How to run multi-GPU single node training with ray and PyTorch Lightning?

I have a cluster with 4 GPUs on a single node. I need to run DDP training using all the GPUs available on that node. From the docs, I set num_workers=1 and devices=4, num_nodes=1 for PyTorch Lightning. But it’s not working as expected.
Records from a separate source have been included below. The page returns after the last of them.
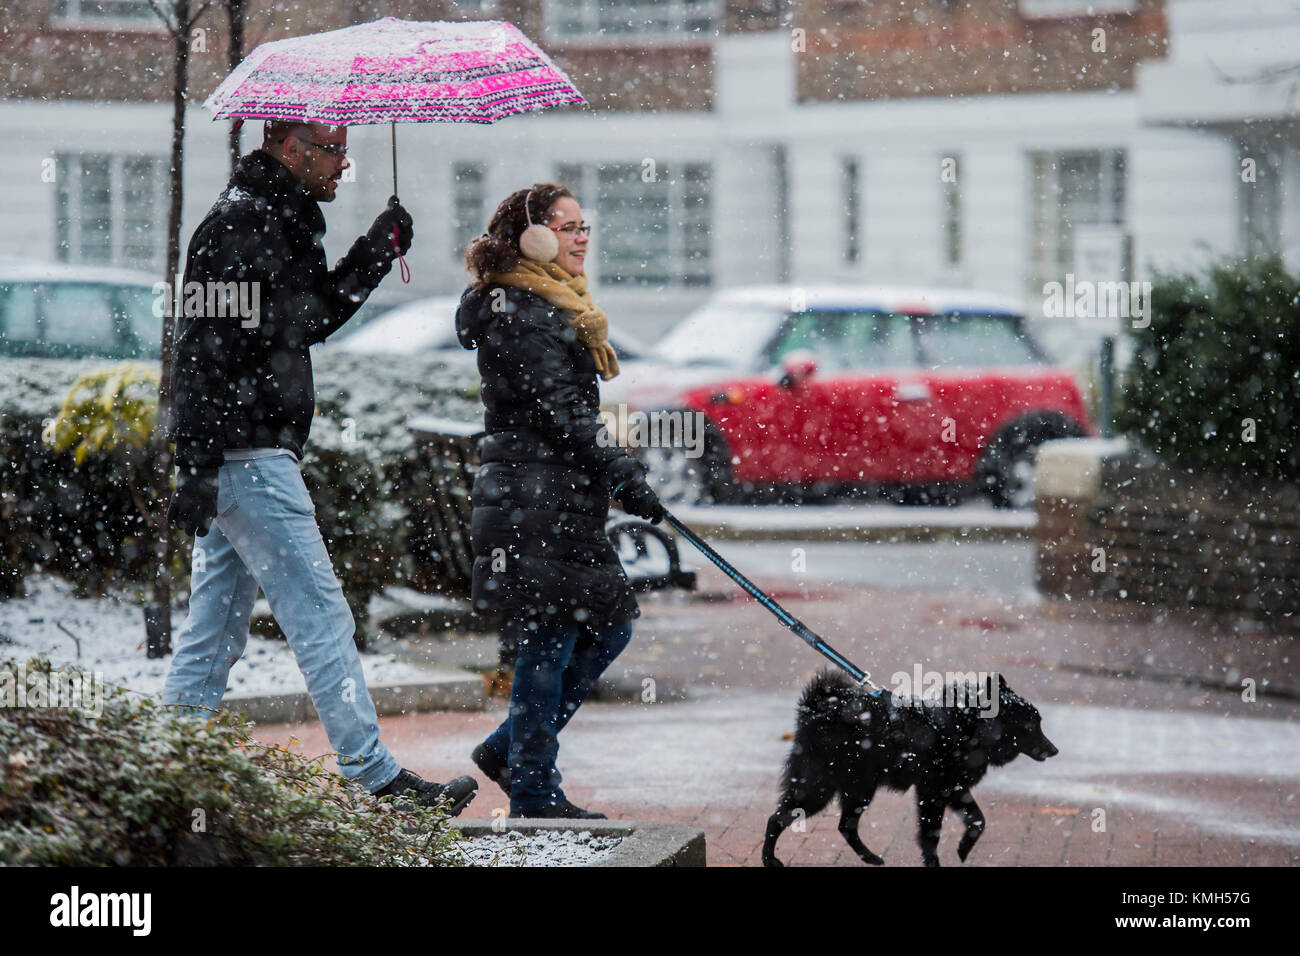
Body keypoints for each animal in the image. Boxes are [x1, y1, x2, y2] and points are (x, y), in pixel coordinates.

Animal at [759, 671, 1055, 868]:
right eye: (1030, 726)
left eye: (1039, 722)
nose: (1054, 750)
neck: (963, 727)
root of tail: (814, 712)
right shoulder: (933, 792)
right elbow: (931, 836)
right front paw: (934, 862)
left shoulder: (954, 788)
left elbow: (978, 820)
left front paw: (962, 848)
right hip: (819, 788)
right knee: (777, 818)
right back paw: (768, 858)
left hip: (858, 789)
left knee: (845, 826)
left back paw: (871, 857)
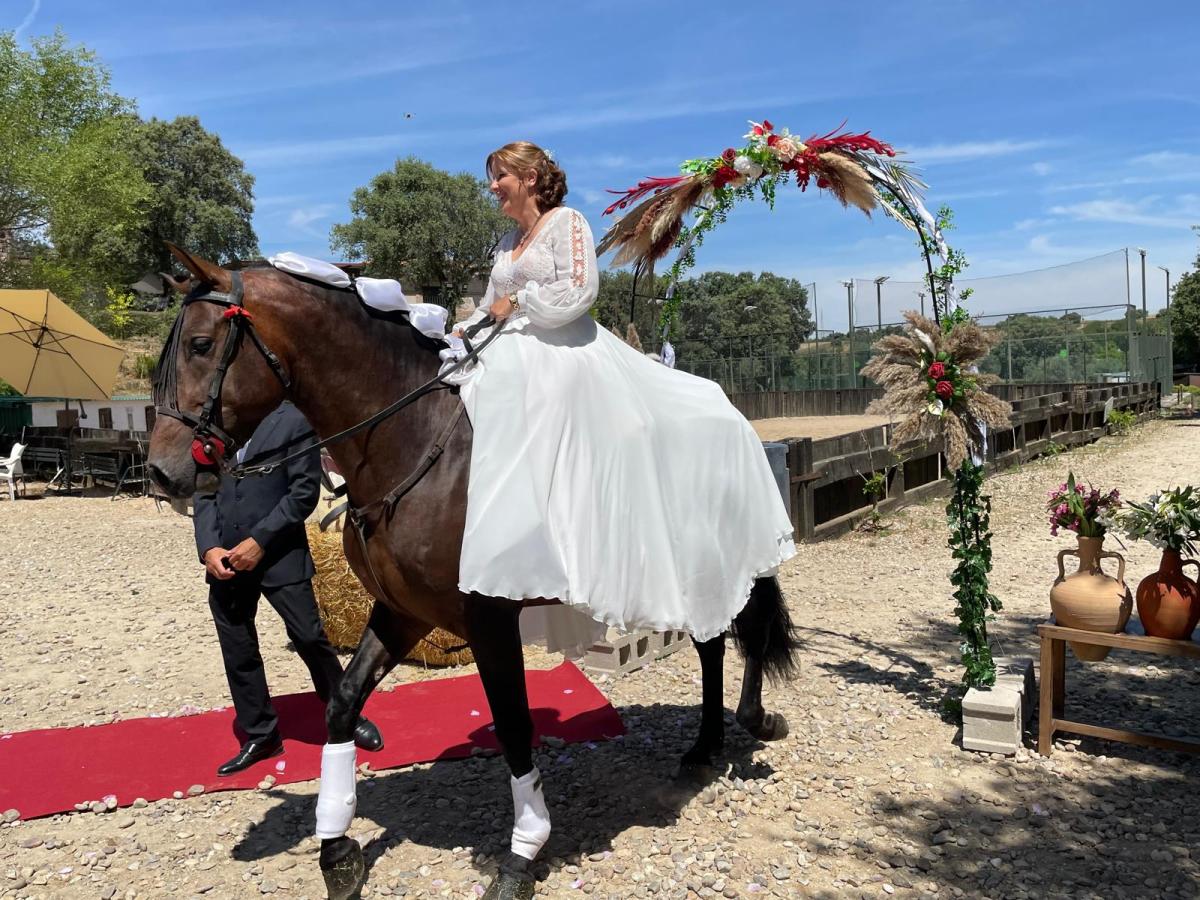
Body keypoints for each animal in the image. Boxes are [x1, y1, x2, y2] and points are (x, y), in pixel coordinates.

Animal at [146, 245, 799, 900]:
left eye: (201, 345)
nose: (161, 473)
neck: (413, 443)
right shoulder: (402, 613)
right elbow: (342, 705)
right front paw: (336, 850)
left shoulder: (487, 618)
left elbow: (512, 725)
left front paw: (522, 854)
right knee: (712, 643)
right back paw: (707, 745)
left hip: (718, 558)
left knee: (740, 636)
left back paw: (748, 723)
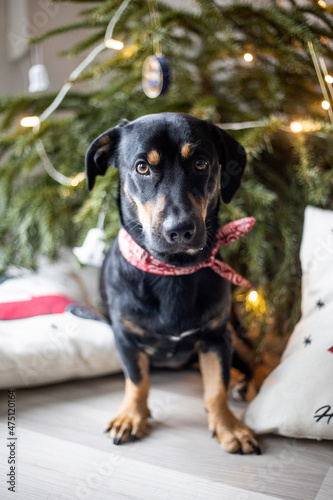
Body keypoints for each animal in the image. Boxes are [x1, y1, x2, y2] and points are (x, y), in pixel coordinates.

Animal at [85, 112, 260, 454]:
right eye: (142, 167)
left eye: (201, 163)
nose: (179, 229)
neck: (172, 271)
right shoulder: (126, 337)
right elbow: (137, 381)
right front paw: (131, 417)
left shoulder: (216, 336)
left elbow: (215, 388)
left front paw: (229, 427)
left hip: (233, 331)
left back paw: (243, 382)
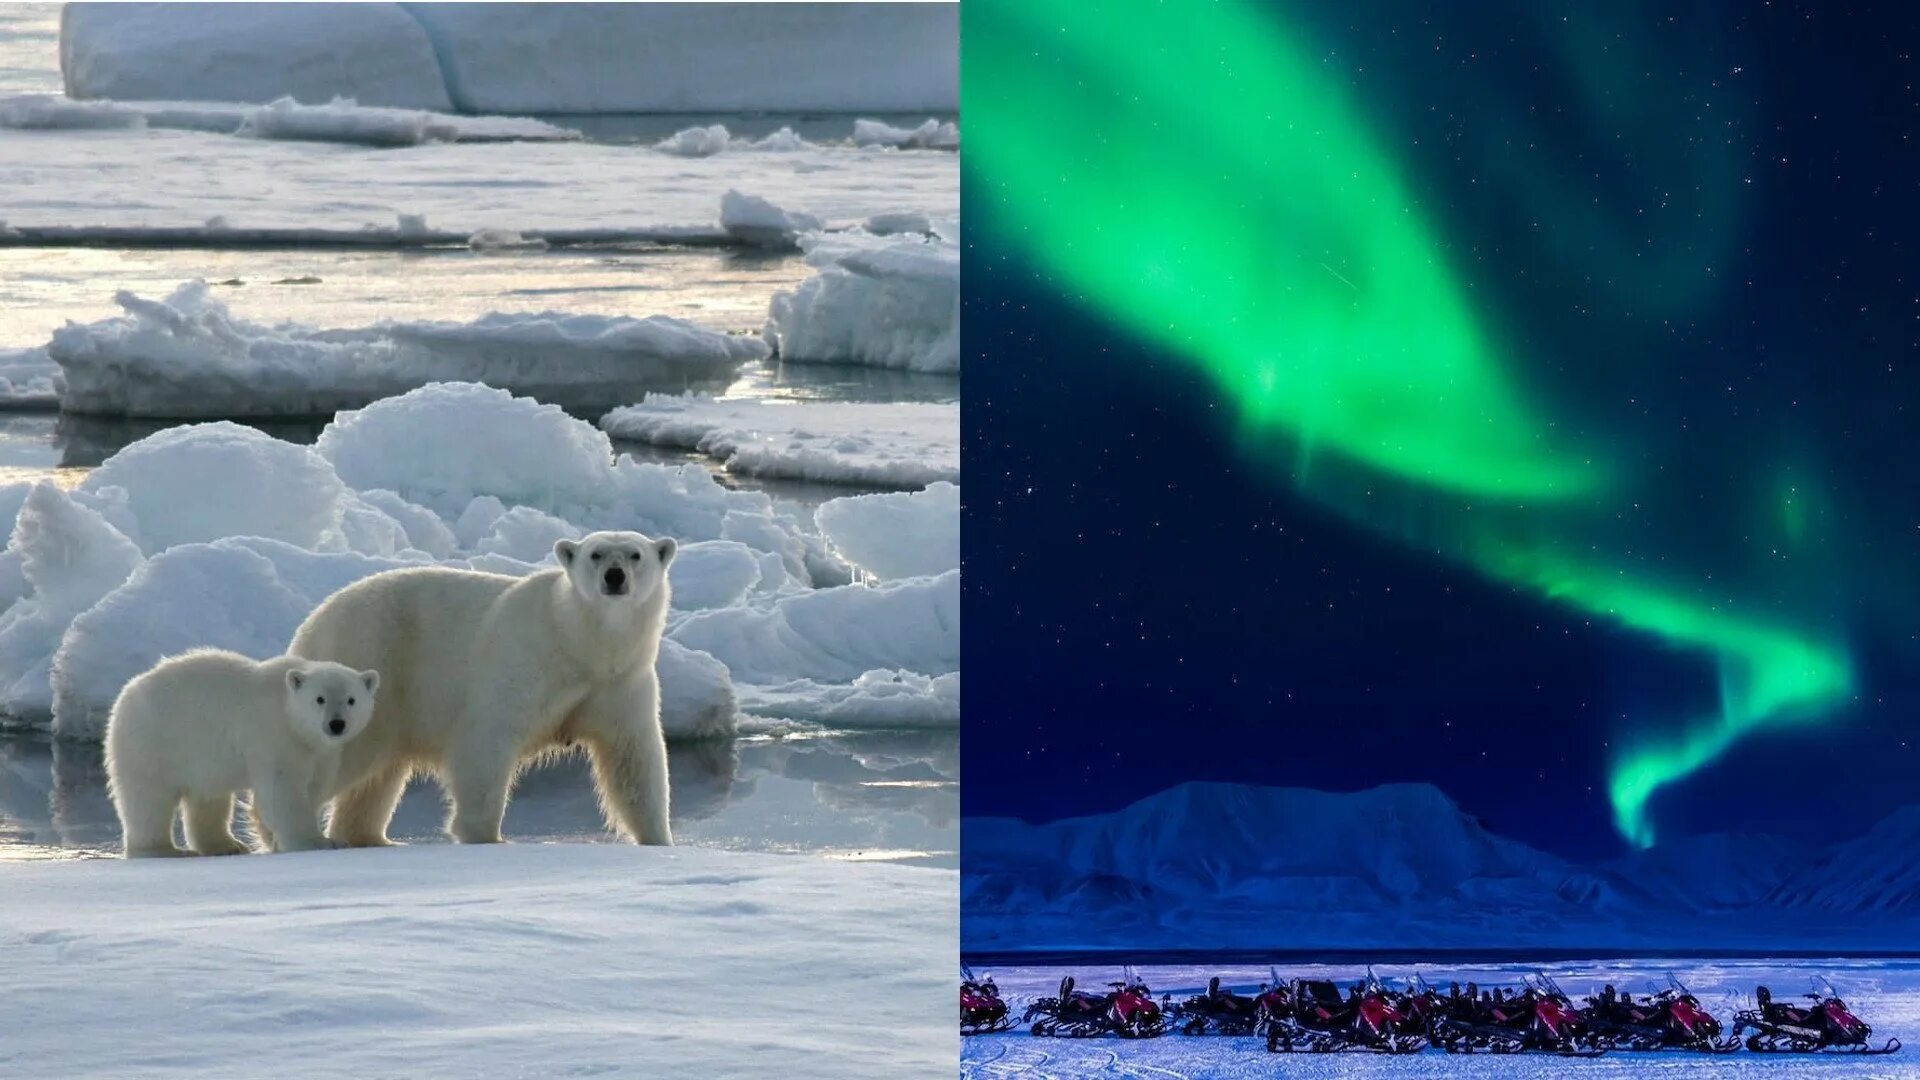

Am I missing something?

Here is a minimal code for it.

import torch
from lightning.pytorch import LightningModule, Trainer
from torch.utils.data import DataLoader, Dataset
from argparse import ArgumentParser
import ray.train.lightning
import ray.train.torch
from ray.train.torch import TorchTrainer
from ray.train import ScalingConfig
from ray import train
import time


class RandomDataset(Dataset):
    def __init__(self, size, length):
        self.len = length
        self.data = torch.randn(length, size)

    def __getitem__(self, index):
        return self.data[index]

    def __len__(self):
        return self.len


class BoringModel(LightningModule):
    def __init__(self):
        super().__init__()
        self.layer = torch.nn.Linear(32, 2048)
        self.layer2 = torch.nn.Linear(2048, 2)

    def forward(self, x):
        return self.layer2(self.layer(x))

    def training_step(self, batch, batch_idx):
        loss = self(batch).sum()
        return loss

    def configure_optimizers(self):
        return torch.optim.SGD(self.parameters(), lr=0.1)


def run(config):
    train_data = DataLoader(RandomDataset(32, 64), batch_size=2)

    model = BoringModel()
    plugins = [
        ray.train.lightning.RayLightningEnvironment(),
    ]

    trainer = Trainer(
        strategy=ray.train.lightning.RayDDPStrategy(),
        plugins=plugins,
        enable_model_summary=False,
        profiler='simple',
        **config,
    )
    trainer.fit(model, train_dataloaders=train_data)

def _main():
    config = {}
    config["num_nodes"] = 1
    config["devices"] = 4

    trainer = TorchTrainer(
        train_loop_per_worker=run,
        train_loop_config=config,
        scaling_config=ScalingConfig(
            num_workers=1,
            use_gpu=True,
        ),
    )

    trainer.fit()


if __name__ == "__main__":
    _main()